__Data in this exercise__.

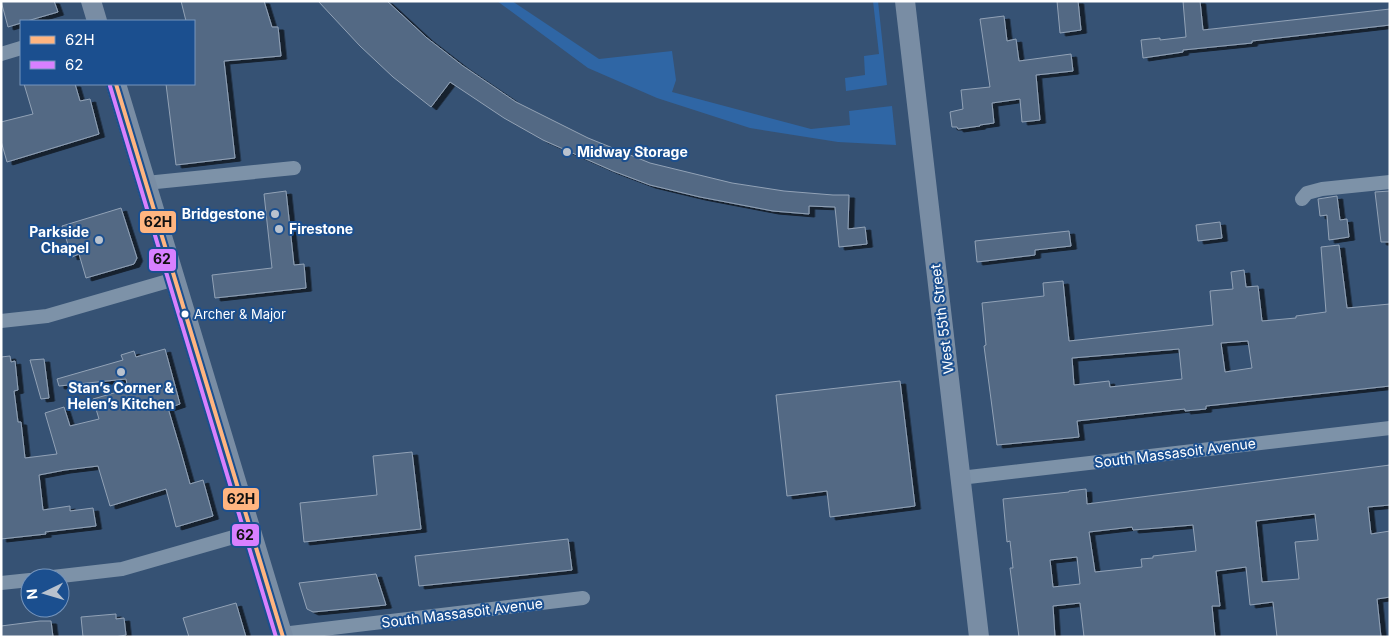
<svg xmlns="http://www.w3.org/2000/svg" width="1391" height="638" font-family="Inter,sans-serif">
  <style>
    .green { fill: #2f66a5 }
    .building { fill: #526984; stroke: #92a2b6; fill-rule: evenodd; filter: url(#shadow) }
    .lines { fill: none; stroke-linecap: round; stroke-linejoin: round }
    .minor { stroke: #7d92a8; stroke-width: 14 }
    .secondary { stroke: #798da4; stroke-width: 20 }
    .bus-1-casing { stroke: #1b4f8f; stroke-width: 8 }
    .bus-2-casing { stroke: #1b4f8f; stroke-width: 8 }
    .bus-1 { stroke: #ffb580; stroke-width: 4 }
    .bus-2 { stroke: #d880ff; stroke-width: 4 }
    .poi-dot { fill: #b9c2ce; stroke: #1b4f8f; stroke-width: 2 }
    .bus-dot { fill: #fff; stroke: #1b4f8f; stroke-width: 2 }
    .labels { text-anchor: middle; stroke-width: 4; stroke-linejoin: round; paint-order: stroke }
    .bus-label { font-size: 13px; fill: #fff; stroke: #1b4f8f; text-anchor: start }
    .poi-label { font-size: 14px; font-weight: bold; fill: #fff; stroke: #1b4f8f; text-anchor: start }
    .street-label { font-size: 14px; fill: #fff; stroke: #1b4f8f }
    .line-badge { stroke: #1b4f8f; stroke-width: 2 }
    .pale-badge-label { font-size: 14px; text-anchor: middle; font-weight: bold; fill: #111 }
  </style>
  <defs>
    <filter id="shadow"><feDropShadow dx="5.5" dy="3" stdDeviation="0" flood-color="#0009"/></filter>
  </defs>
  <rect width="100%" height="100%" fill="#365274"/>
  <g class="green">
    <polygon points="497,1 512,1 599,59 672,51 676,80 672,92 811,129 850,125 849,111 892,106 896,145 838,142 750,128 657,98 588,68"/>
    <polygon points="873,1 878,1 887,85 846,91 845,78 865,75 864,56 879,54"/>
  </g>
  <g class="building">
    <polygon points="1,1 54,1 58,12 27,21 21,21 21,23 8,27"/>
    <polygon points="181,1 264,1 272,27 278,27 281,56 224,61 235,158 176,165 166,84 194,84 194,21 186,21"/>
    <polygon points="318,1 387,1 427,38 463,66 516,102 588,138 650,163 732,183 784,191 833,195 849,195 848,229 865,227 867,244 839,247 835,207 809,206 809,214 773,211 700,197 650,185 613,171 543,140 504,118 450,82 431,107 393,77 360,46"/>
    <polygon points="1057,1 1078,1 1081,30 1060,33"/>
    <polygon points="1183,1 1200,1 1203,30 1390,9 1390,25 1252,41 1252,43 1183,50 1183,52 1143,58 1141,40 1160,38 1160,40 1186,37"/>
    <polygon points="1004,16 1007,41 1016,39 1019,61 1071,54 1073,71 1036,75 1040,120 1022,122 1020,99 992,103 994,123 980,125 980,126 958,129 957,127 952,127 950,112 963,109 961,90 990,87 980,19"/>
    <polygon points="24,84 75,84 80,101 90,99 99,134 7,162 1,141 1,122 33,114"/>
    <polygon points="286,191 294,265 304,264 306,288 215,298 212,275 272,268 264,194"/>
    <polygon points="1390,191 1390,242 1381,242 1375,192"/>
    <polygon points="1337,196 1340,220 1347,219 1349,237 1329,240 1327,215 1320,216 1318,199"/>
    <polygon points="121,208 137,258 134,264 86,278 79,254 72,257 62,226"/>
    <polygon points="1220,222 1222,238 1198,241 1196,225"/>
    <polygon points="1069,231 1071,246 1035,250 1035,255 977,262 975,241"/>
    <path d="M 1339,245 L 1347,308 L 1390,304 L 1390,386 L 1206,406 L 1206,409 L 1185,411 L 1185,409 L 1077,421 L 1079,437 L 997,445 L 984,346 L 986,345 L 982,303 L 1044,296 L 1043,283 L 1063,281 L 1069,341 L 1213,325 L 1210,291 L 1233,289 L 1231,272 L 1244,270 L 1246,287 L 1258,286 L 1262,321 L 1296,318 L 1296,316 L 1326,312 L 1321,247 ZM 1248,341 L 1252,368 L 1225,372 L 1221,343 ZM 1179,349 L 1182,379 L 1110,387 L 1109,381 L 1074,385 L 1072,358 Z"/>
    <polygon points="165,349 180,404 168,408 179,445 190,484 203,480 213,516 176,527 166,489 110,506 98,466 65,470 39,475 43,510 70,506 70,511 93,508 96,526 45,532 46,534 1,539 1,357 10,356 11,362 15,361 18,390 14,391 18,422 21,422 25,458 57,454 45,413 64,407 70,426 99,419 93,399 128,389 126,379 59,386 57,379 123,360 121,355 134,351 136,357"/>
    <polygon points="44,359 49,398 41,399 30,360"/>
    <polygon points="900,381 915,506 830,517 827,491 787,496 776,395"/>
    <polygon points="412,452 421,529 304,542 300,503 377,495 373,456"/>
    <path d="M 1390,465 L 1390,505 L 1368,507 L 1371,534 L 1390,531 L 1390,597 L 1377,599 L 1381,637 L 1277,637 L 1273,602 L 1250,605 L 1246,567 L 1216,571 L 1220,606 L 1212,606 L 1215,637 L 1084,637 L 1080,603 L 1053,606 L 1055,637 L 1019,637 L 1010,568 L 1013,568 L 1010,541 L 1007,542 L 1003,499 L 1069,492 L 1069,491 L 1086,489 L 1087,504 ZM 1315,514 L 1318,540 L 1295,542 L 1299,579 L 1262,582 L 1256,521 ZM 1193,525 L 1196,551 L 1153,556 L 1153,558 L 1141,559 L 1142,567 L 1095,572 L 1089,532 L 1132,527 L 1133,530 ZM 1077,557 L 1080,584 L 1053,587 L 1050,560 Z"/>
    <polygon points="568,539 572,570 419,586 415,556"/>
    <polygon points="376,574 386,605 313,612 307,609 299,583"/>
    <polygon points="236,603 246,637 189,637 183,618"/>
    <polygon points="116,614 116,619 124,618 126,635 115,637 83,637 81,617"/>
    <polygon points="40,621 51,621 53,637 1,637 1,626"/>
  </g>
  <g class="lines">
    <g class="minor">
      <polyline points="1,54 21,48"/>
      <polyline points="146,183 294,168"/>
      <polyline points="1302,199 1307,193 1322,189 1390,182"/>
      <polyline points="1,321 47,316 175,279"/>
      <polyline points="960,478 1390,428"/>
      <polyline points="44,578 122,569 251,532"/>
      <polyline points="1,583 30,580"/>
      <polyline points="282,634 583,598"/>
    </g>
    <g class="secondary">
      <polyline points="91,1 97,21"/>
      <polyline points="905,1 979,637"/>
      <polyline points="116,84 283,637"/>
    </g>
    <g class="bus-1-casing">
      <polyline id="bus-1" points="116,84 283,637"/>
    </g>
    <g class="bus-2-casing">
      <polyline id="bus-2" points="110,86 276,637"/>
    </g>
    <use href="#bus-1" class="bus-1"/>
    <use href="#bus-2" class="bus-2"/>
  </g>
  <g class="poi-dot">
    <circle cx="567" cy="152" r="5"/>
    <circle cx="275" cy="214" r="5"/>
    <circle cx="279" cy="229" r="5"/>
    <circle cx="99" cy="240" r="5"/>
    <circle cx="121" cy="372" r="5"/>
  </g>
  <circle class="bus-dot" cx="185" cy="314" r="4.5"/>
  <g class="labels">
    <g class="bus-label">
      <text x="194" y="319">Archer &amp; Major</text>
    </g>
    <g class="poi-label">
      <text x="577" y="157">Midway Storage</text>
      <text x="265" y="219" text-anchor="end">Bridgestone</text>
      <text x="289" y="234">Firestone</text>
      <text x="89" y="237" text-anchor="end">Parkside<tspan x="89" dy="16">Chapel</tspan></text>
      <text x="121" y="393" text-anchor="middle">Stan’s Corner &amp;<tspan x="121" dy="16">Helen’s Kitchen</tspan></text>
    </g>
    <g class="street-label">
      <text transform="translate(942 319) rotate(-97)" y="5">West 55th Street</text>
      <text transform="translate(1175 453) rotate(-7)" y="5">South Massasoit Avenue</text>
      <text transform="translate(462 613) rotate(-7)" y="5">South Massasoit Avenue</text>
    </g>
  </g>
  <g class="line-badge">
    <rect x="139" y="210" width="38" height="24" rx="5" fill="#ffb580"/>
    <rect x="148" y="248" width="29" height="24" rx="5" fill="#d880ff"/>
    <rect x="222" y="487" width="38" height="24" rx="5" fill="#ffb580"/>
    <rect x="231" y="523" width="29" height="24" rx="5" fill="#d880ff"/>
  </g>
  <g class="pale-badge-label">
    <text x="158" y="227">62H</text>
    <text x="162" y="264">62</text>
    <text x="241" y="504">62H</text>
    <text x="245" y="540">62</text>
  </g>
  <rect width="1391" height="638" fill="none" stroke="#ffffff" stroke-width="5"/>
  <rect x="20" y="20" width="175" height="65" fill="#1b4f8f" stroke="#7695bc"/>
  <rect x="30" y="36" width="25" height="8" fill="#ffb580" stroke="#7695bc"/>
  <text x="65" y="45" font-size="15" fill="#ffffff">62H</text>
  <rect x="30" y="61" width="25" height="8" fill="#d880ff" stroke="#7695bc"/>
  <text x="65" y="70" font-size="15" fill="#ffffff">62</text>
  <g transform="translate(45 593) rotate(265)"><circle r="24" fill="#1b4f8f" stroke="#7695bc"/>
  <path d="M0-4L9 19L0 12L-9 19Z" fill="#b9c2ce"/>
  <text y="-8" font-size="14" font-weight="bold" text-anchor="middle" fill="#ffffff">N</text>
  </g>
</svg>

__What you are asked to do__. Of the lines above, extract only those from the line with "#fff; stroke: #1b4f8f; stroke-width: 2" to the line with "387,1 427,38 463,66", both included, exactly as written.

__Reply to the exercise__.
    .bus-dot { fill: #fff; stroke: #1b4f8f; stroke-width: 2 }
    .labels { text-anchor: middle; stroke-width: 4; stroke-linejoin: round; paint-order: stroke }
    .bus-label { font-size: 13px; fill: #fff; stroke: #1b4f8f; text-anchor: start }
    .poi-label { font-size: 14px; font-weight: bold; fill: #fff; stroke: #1b4f8f; text-anchor: start }
    .street-label { font-size: 14px; fill: #fff; stroke: #1b4f8f }
    .line-badge { stroke: #1b4f8f; stroke-width: 2 }
    .pale-badge-label { font-size: 14px; text-anchor: middle; font-weight: bold; fill: #111 }
  </style>
  <defs>
    <filter id="shadow"><feDropShadow dx="5.5" dy="3" stdDeviation="0" flood-color="#0009"/></filter>
  </defs>
  <rect width="100%" height="100%" fill="#365274"/>
  <g class="green">
    <polygon points="497,1 512,1 599,59 672,51 676,80 672,92 811,129 850,125 849,111 892,106 896,145 838,142 750,128 657,98 588,68"/>
    <polygon points="873,1 878,1 887,85 846,91 845,78 865,75 864,56 879,54"/>
  </g>
  <g class="building">
    <polygon points="1,1 54,1 58,12 27,21 21,21 21,23 8,27"/>
    <polygon points="181,1 264,1 272,27 278,27 281,56 224,61 235,158 176,165 166,84 194,84 194,21 186,21"/>
    <polygon points="318,1 387,1 427,38 463,66 516,102 588,138 650,163 732,183 784,191 833,195 849,195 848,229 865,227 867,244 839,247 835,207 809,206 809,214 773,211 700,197 650,185 613,171 543,140 504,118 450,82 431,107 393,77 360,46"/>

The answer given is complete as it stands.